Dataset records
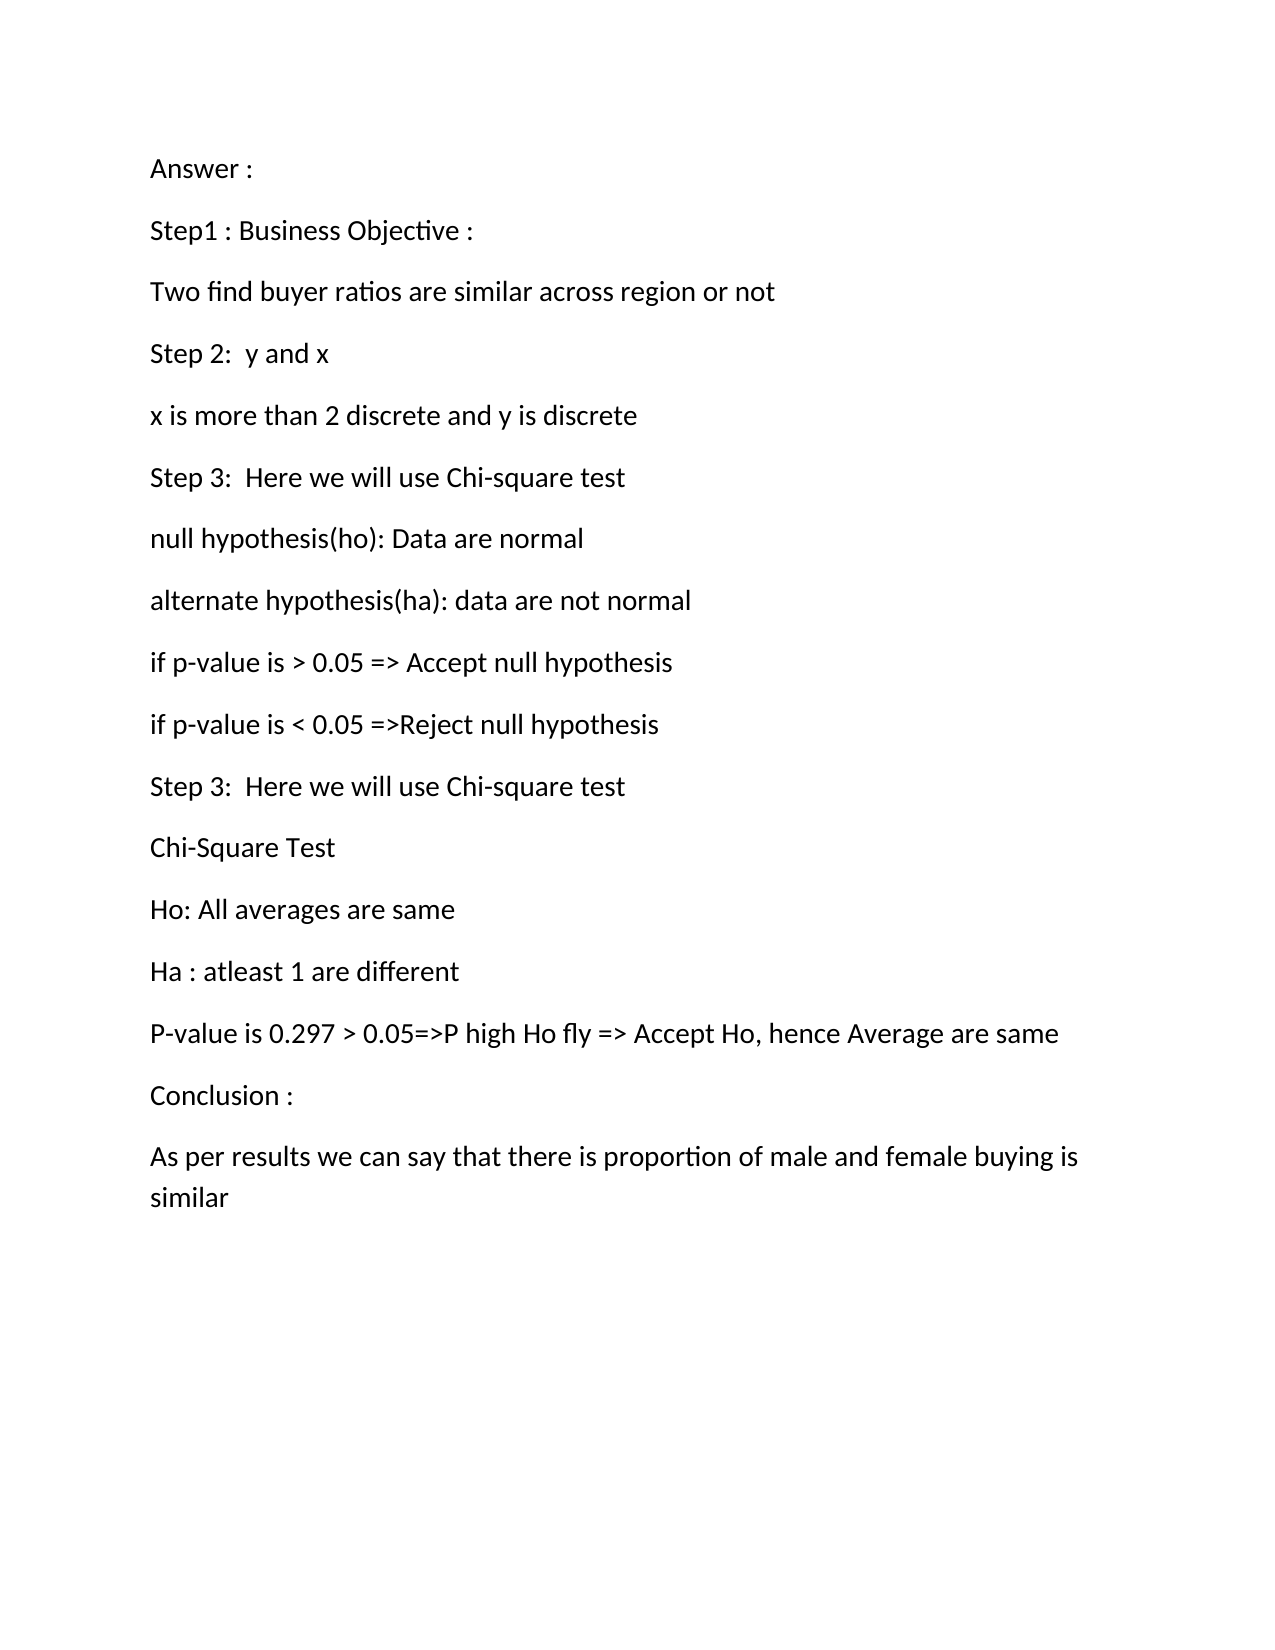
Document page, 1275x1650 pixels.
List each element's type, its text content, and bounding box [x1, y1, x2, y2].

text Two find buyer ratios are similar across region or not [150, 273, 1125, 309]
text Step 3: Here we will use Chi-square test [150, 768, 1125, 803]
text x is more than 2 discrete and y is discrete [150, 397, 1125, 433]
text if p-value is > 0.05 => Accept null hypothesis [150, 644, 1125, 680]
text null hypothesis(ho): Data are normal [150, 521, 1125, 556]
text Conclusion : [150, 1077, 1125, 1112]
text Chi-Square Test [150, 829, 1125, 865]
text if p-value is < 0.05 =>Reject null hypothesis [150, 706, 1125, 742]
text Answer : [150, 150, 1125, 186]
text P-value is 0.297 > 0.05=>P high Ho fly => Accept Ho, hence Average are same [150, 1015, 1125, 1050]
text Ha : atleast 1 are different [150, 953, 1125, 989]
text Ho: All averages are same [150, 891, 1125, 927]
text Step 2: y and x [150, 335, 1125, 371]
text Step1 : Business Objective : [150, 212, 1125, 247]
text As per results we can say that there is proportion of male and female buying is similar [150, 1138, 1125, 1215]
text alternate hypothesis(ha): data are not normal [150, 582, 1125, 618]
text Step 3: Here we will use Chi-square test [150, 459, 1125, 494]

DIRECTIONS FOR THIS TASK –
Print all of the records shown above exactly, leaving out each picture.

SOLUTION BELOW –
Document page, 1275x1650 pixels.
List each element's type, its text content, and bounding box [x1, y1, x2, y2].

text Two find buyer ratios are similar across region or not [150, 273, 1125, 309]
text Step 3: Here we will use Chi-square test [150, 768, 1125, 803]
text x is more than 2 discrete and y is discrete [150, 397, 1125, 433]
text if p-value is > 0.05 => Accept null hypothesis [150, 644, 1125, 680]
text null hypothesis(ho): Data are normal [150, 521, 1125, 556]
text Conclusion : [150, 1077, 1125, 1112]
text Chi-Square Test [150, 829, 1125, 865]
text if p-value is < 0.05 =>Reject null hypothesis [150, 706, 1125, 742]
text Answer : [150, 150, 1125, 186]
text P-value is 0.297 > 0.05=>P high Ho fly => Accept Ho, hence Average are same [150, 1015, 1125, 1050]
text Ha : atleast 1 are different [150, 953, 1125, 989]
text Ho: All averages are same [150, 891, 1125, 927]
text Step 2: y and x [150, 335, 1125, 371]
text Step1 : Business Objective : [150, 212, 1125, 247]
text As per results we can say that there is proportion of male and female buying is similar [150, 1138, 1125, 1215]
text alternate hypothesis(ha): data are not normal [150, 582, 1125, 618]
text Step 3: Here we will use Chi-square test [150, 459, 1125, 494]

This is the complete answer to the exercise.